Monday, June 28, 2010

“Why Friedrich Hayek Is Making a Comeback”

The WSJ article “Why Friedrich Hayek Is Making a Comeback” makes the point that “With the failure of Keynesian stimulus, the late Austrian economist's ideas on state power and crony capitalism are getting a new hearing”. Consider these four important ideas Hayek championed:

First, he and fellow Austrian School economists such as Ludwig Von Mises argued that the economy is more complicated than the simple Keynesian story. Boosting aggregate demand by keeping school teachers employed will do little to help the construction workers and manufacturing workers who have born the brunt of the current downturn…

Second, Hayek highlighted the Fed's role in the business cycle. Former Fed Chairman Alan Greenspan's artificially low rates of 2002-2004 played a crucial role in inflating the housing bubble and distorting other investment decisions. Current monetary policy postpones the adjustments needed to heal the housing market.
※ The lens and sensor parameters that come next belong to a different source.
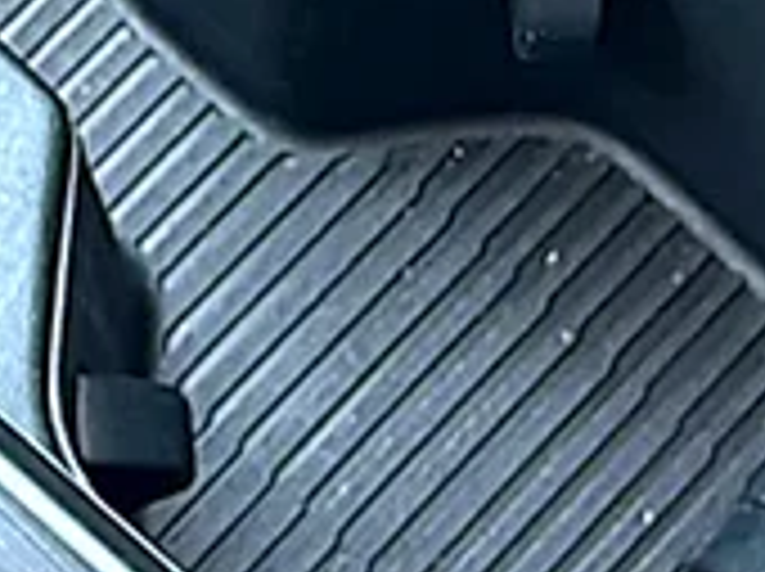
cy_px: -340
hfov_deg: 11.7
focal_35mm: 169
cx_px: 171
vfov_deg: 8.5
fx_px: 3730
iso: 160
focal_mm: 6.86
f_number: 1.78
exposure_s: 1/42
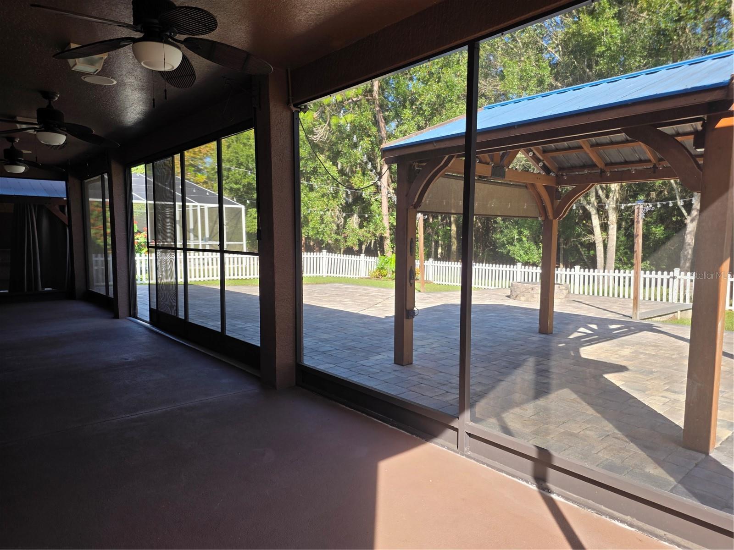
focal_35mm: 23
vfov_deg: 58.9
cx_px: 367
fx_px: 488
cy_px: 275
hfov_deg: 73.9
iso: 25
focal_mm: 6.25
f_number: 1.7
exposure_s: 1/359
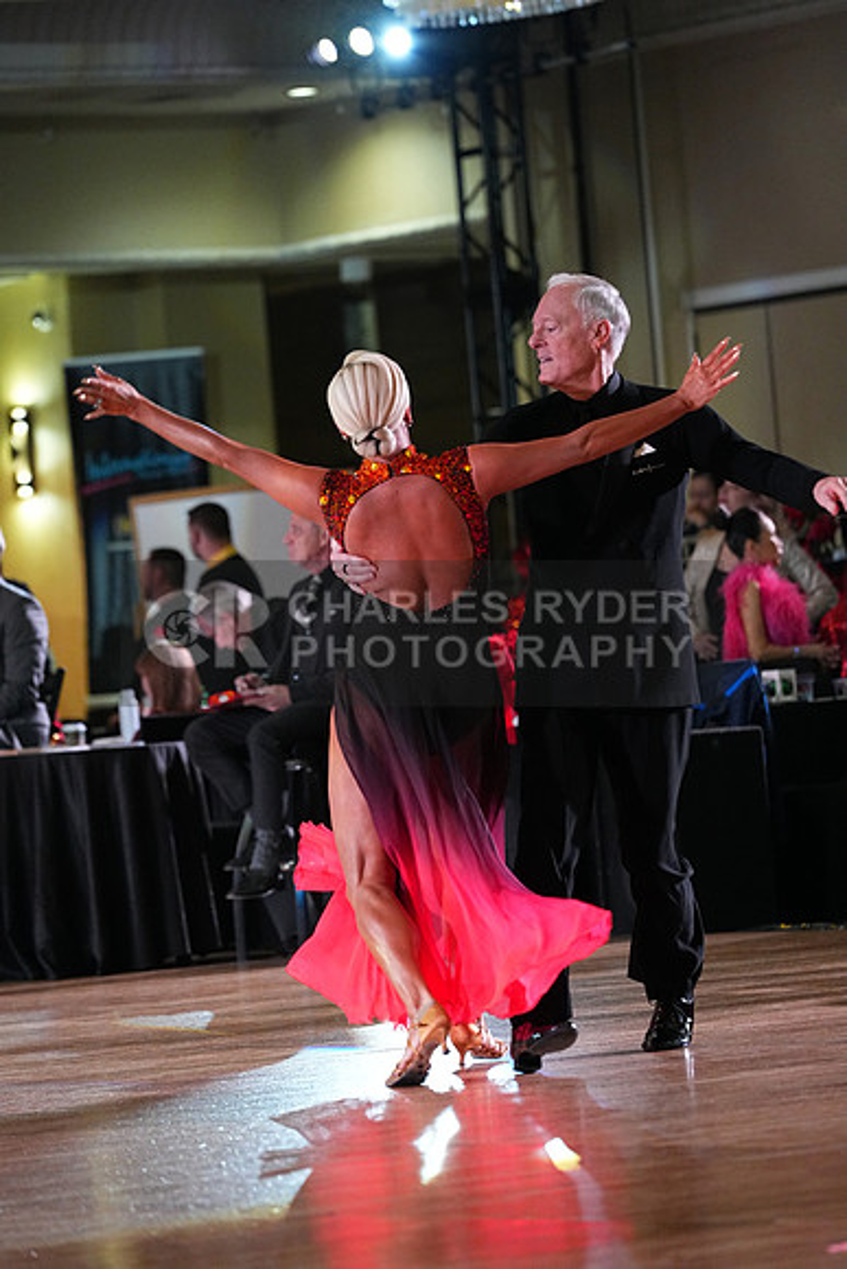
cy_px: 634
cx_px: 424
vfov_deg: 10.3
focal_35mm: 200
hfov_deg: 6.9
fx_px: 7054
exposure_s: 1/400
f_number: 4.5
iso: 6400
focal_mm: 200
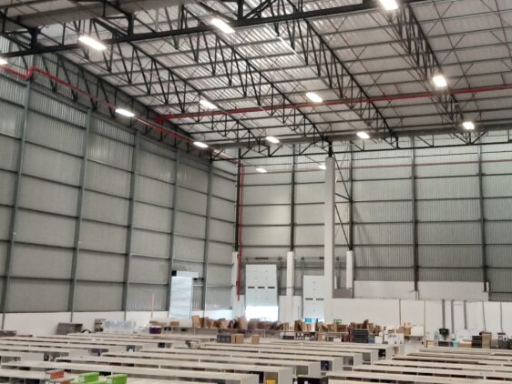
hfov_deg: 37.4
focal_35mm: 51
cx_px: 291
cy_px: 141
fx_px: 755
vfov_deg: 28.5
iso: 975
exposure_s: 1/33.3
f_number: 2.2
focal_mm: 3.46
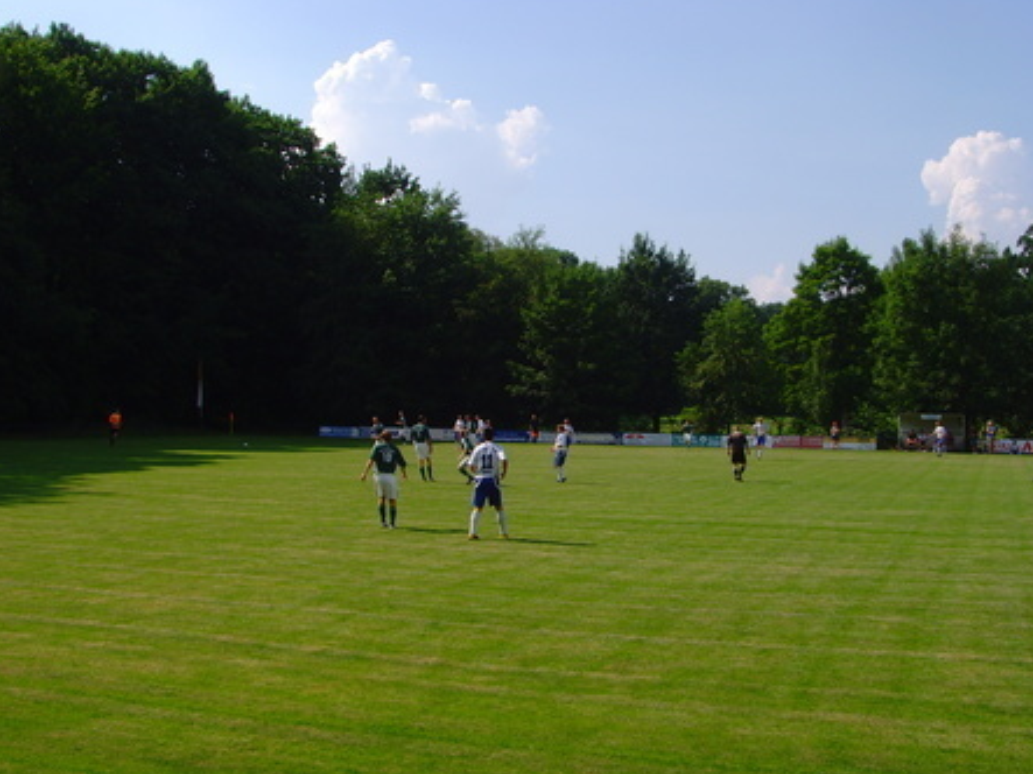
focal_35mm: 44
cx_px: 522
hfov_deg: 43.0
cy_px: 425
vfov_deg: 32.8
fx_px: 1313
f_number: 6.3
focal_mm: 6.6
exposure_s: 1/350
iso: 80
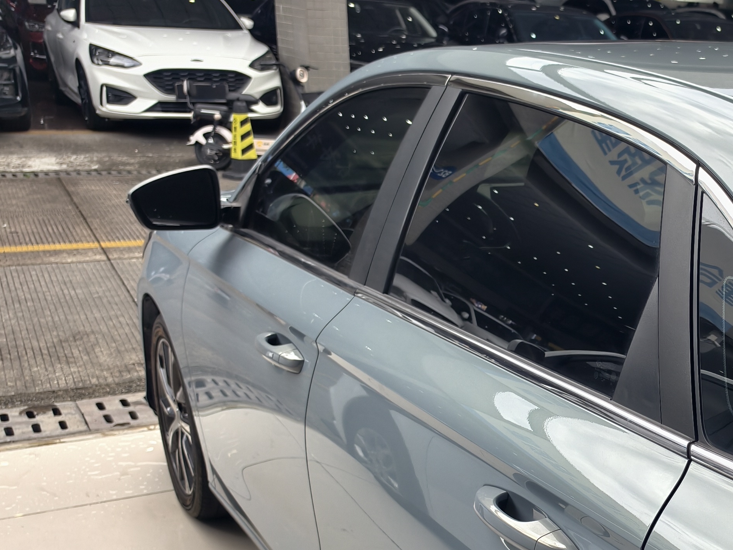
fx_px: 1059
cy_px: 436
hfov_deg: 35.2
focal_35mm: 50
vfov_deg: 28.5
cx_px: 701
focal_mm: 5.6
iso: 72
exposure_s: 1/446
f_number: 1.57
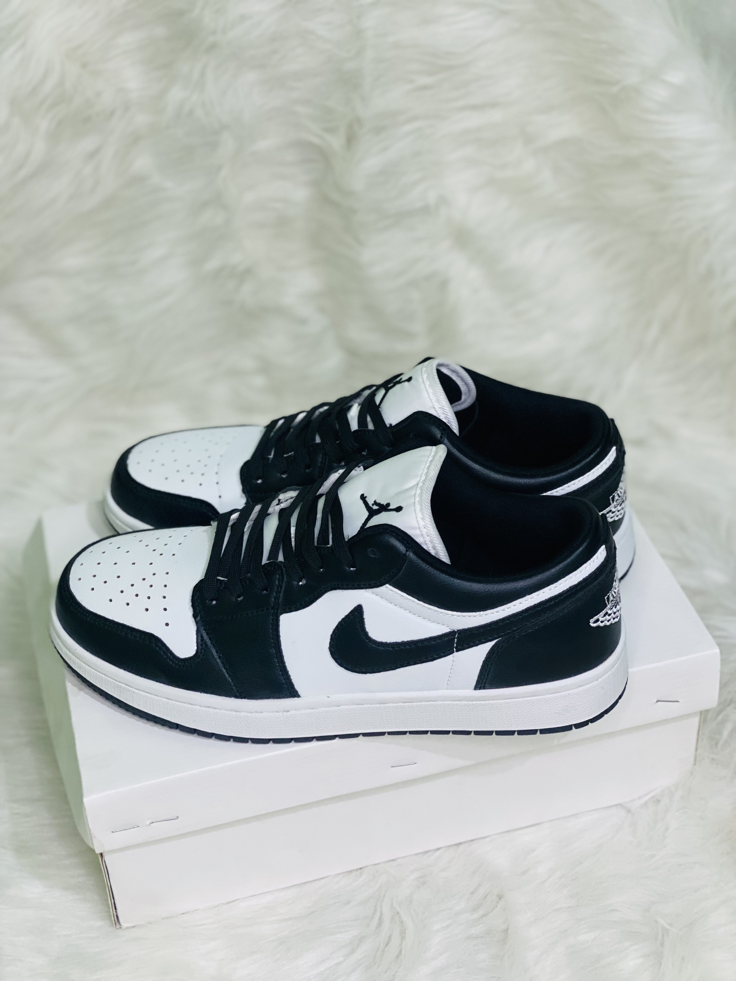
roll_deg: +3.4
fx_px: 1474
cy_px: 490
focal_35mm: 52
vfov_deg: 36.8
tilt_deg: -38.8
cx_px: 368
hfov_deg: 28.0
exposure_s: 1/40
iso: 250
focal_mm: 6
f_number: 2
Third, as Hayek contended in "The Road to Serfdom," political freedom and economic freedom are inextricably intertwined. In a centrally planned economy, the state inevitably infringes on what we do, what we enjoy, and where we live…  Economic control becomes political control.

Even when the state tries to steer only part of the economy in the name of the "public good," the power of the state corrupts those who wield that power…  Crony capitalism shouldn't be confused with the real thing.

The fourth timely idea of Hayek's is that order can emerge not just from the top down but from the bottom up. The American people are suffering from top-down fatigue. President Obama has expanded federal control of health care. He'd like to do the same with the energy market. Through Fannie and Freddie, the government is running the mortgage market. It now also owns shares in flagship American companies. The president flaunts the rule of law by extracting promises from BP rather than letting the courts do their job. By increasing the size of government, he has left fewer resources for the rest of us to direct through our own decisions.

Hayek also “understood that the opposite of top-down collectivism was not selfishness and egotism.”